Powered By Blogger

2 Mayıs 2012 Çarşamba

çocuk olmak

selam gençler,


film izlemek çok güzeldir, ben severim. her şeyin aşırısı zarar demişler ya, film izleme olayının da aşırısı zarar galiba. filmlerin sonlarını aşağı yukarı tahmin eder oldum. aynı haltı ister istemez hayatıma da uyguluyorum, açıkçası -önceden olacakları biliyorum- diyebilirim. genelde de yanılmıyorum.


çok garip yerlerde bulundum sayılır. öyle pek sıcak kanlı insan olmasam da, belirli bir seviyedeki davetkar topluluğa da hayır demem. insanlara çok bayılmam ama şans vermemezlik yapmam. bunun asıl sebebi; aslında bizzat kendimdir. zor bir adamım, ağzım pis laf yapar, istediğim bir şey varsa genelde alırım. alamazsam da beklerim, sabırlıyımdır falan filan. millete dert olmak istemem, kendi kendimi de oyalayabildiğimden; taşları yerinden oynatmaya gerek yok diye düşünürüm. taşlar oynamak isterse e, sonuçta taşlar tek başına yerinden oynamaz, illa duramamış; bi' dürtmüşsümdür ben onları. çok eski bir arkadaşım vardı(r), adı ahu. bana hep samimiyetsiz der. mesafeli durduğum için böyle diyormuş. ben de her defasında tebessüm ederim ama hiç neden böyle davrandığımı kendisine açıklamadım. kısmet bu güne imiş, anlatıyorum. biz 10 kişilik bir arkadaş grubuyduk. (90lı yıllar) aynı yazlık sitede kalır, günlerimizi beraber geçirirdik. aramızda zaman zaman tartışmalar, beklenmeyen durumlardan mütevellit bazı bölünmeler de olurdu. çocuktuk, gerçi insan her yaşta çocuk olabilir hatta olmalı da. daha mühimi -nerede çocuk olunmayacağını- bilmek bence. 


konuya dönelim, tartışmalar kimi zaman benimle ilgili, bazen rahmetli evren'le, bazen dinç, burak veya mert ile ilgili olurdu. kerem'i de unutmamak lazımdı. ikili oynardı. ben, konuyu uzatmaktan yana olmazdım, birbirimizle dalga geçerdik belki ama o orada kalırdı. bazılarımız, diğerlerine daha az cevap verebilirdi.ama onlar da diğerlerinden daha iyi başka bir aksiyon yaparlardı. ahu ise tartışmayı uzatabildiği kadar uzatır, yanına toplayabildiği kadar da mürit toplardı. hele ki azıcık haklıysa, hemen küser bildiği -ne var, ne yok- varsa ortaya dökerdi. onun erkek versiyonu da dinç'ti. bu arada asla mürit olmadım. ve bir gün geldi; o koyduğum mesafeyi asla aşamadım. sonra samimiyetsiz adını aldım.

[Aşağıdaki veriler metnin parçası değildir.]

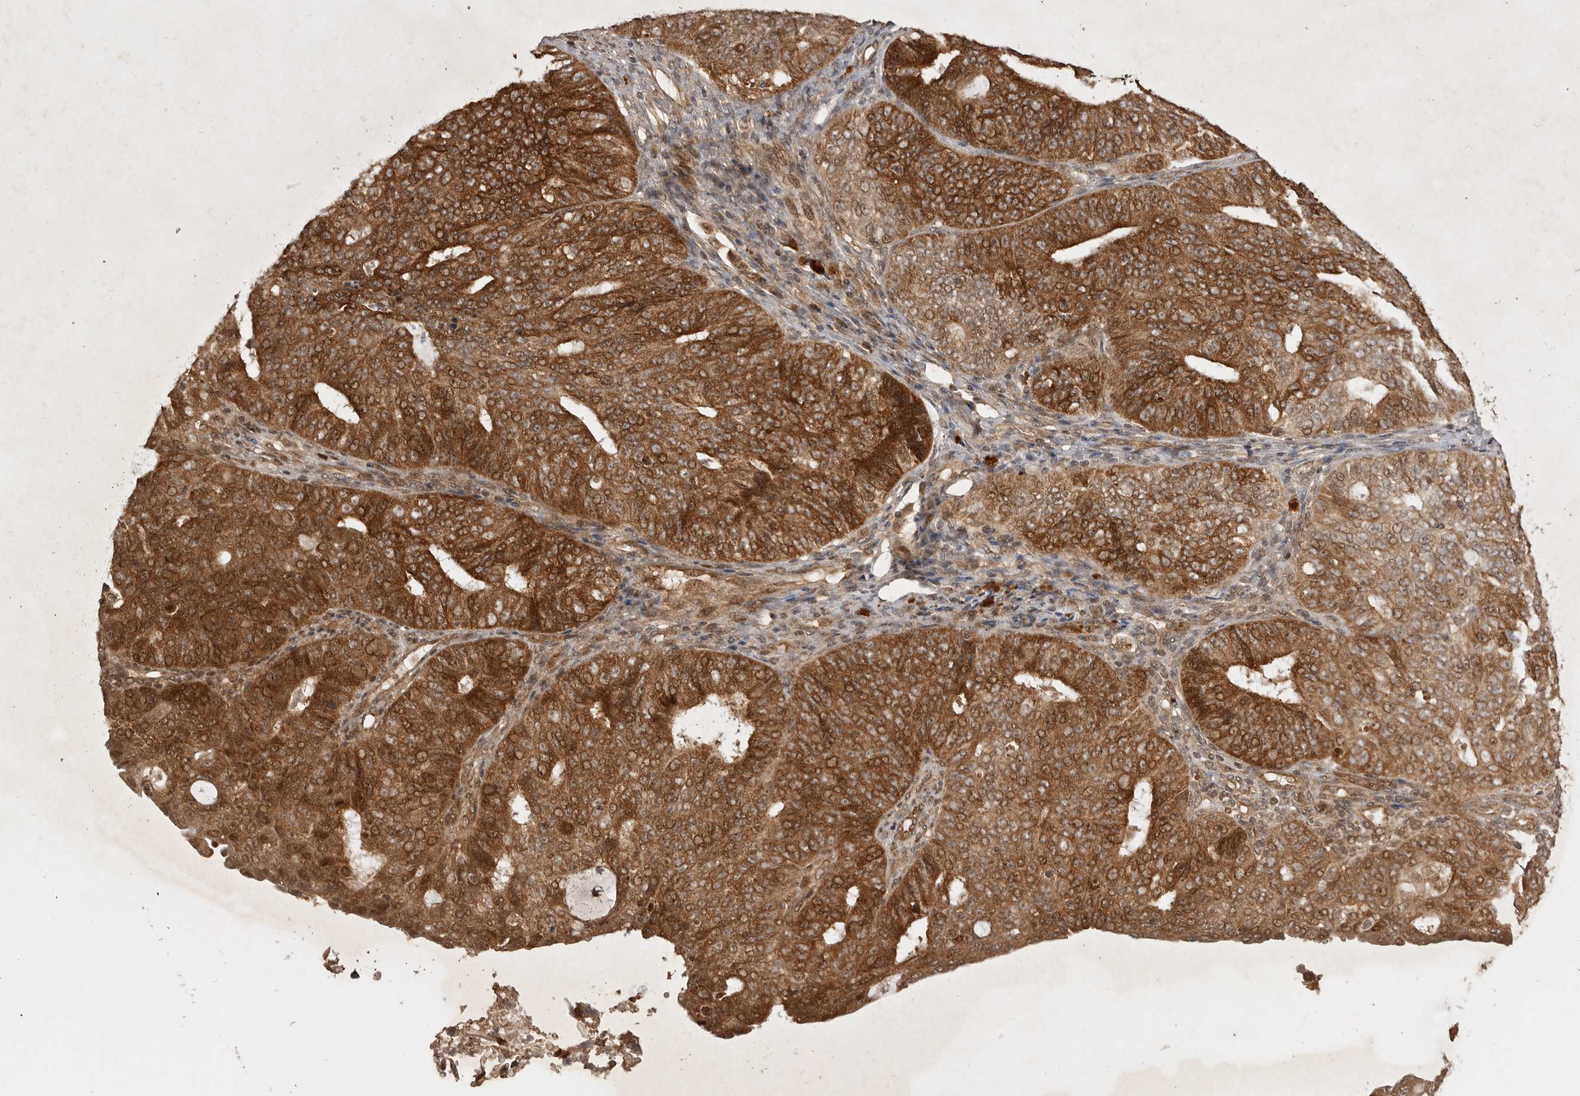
{"staining": {"intensity": "strong", "quantity": ">75%", "location": "cytoplasmic/membranous,nuclear"}, "tissue": "endometrial cancer", "cell_type": "Tumor cells", "image_type": "cancer", "snomed": [{"axis": "morphology", "description": "Adenocarcinoma, NOS"}, {"axis": "topography", "description": "Endometrium"}], "caption": "The histopathology image shows staining of adenocarcinoma (endometrial), revealing strong cytoplasmic/membranous and nuclear protein staining (brown color) within tumor cells. (Brightfield microscopy of DAB IHC at high magnification).", "gene": "BOC", "patient": {"sex": "female", "age": 32}}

çok geceler yalnız kaldım. hiç tanımadığım bir düzine insanla aynı odayı da paylaştım. arada bakardım; tedirgin uyuyanları görürdüm. hostellerde kalanlar bilir, açılması kolay kasalara özel eşyalarınızı vs koyarsınız ve kilitlersiniz. o kasaları hiç kilitlemedim, pek de bir bokum yoktu zaten. biri bir şey alacaksa, kasmaya gerek yok; onu o dandik kasadan her halükarda alır, diye düşünürdüm. 


düşüncemin yanına da emanettim..


eyvallah.


Serhan.


not: hayatta bir bok öğrendiysem, o da; nerede ve ne zaman gideceğimi bilmemdir.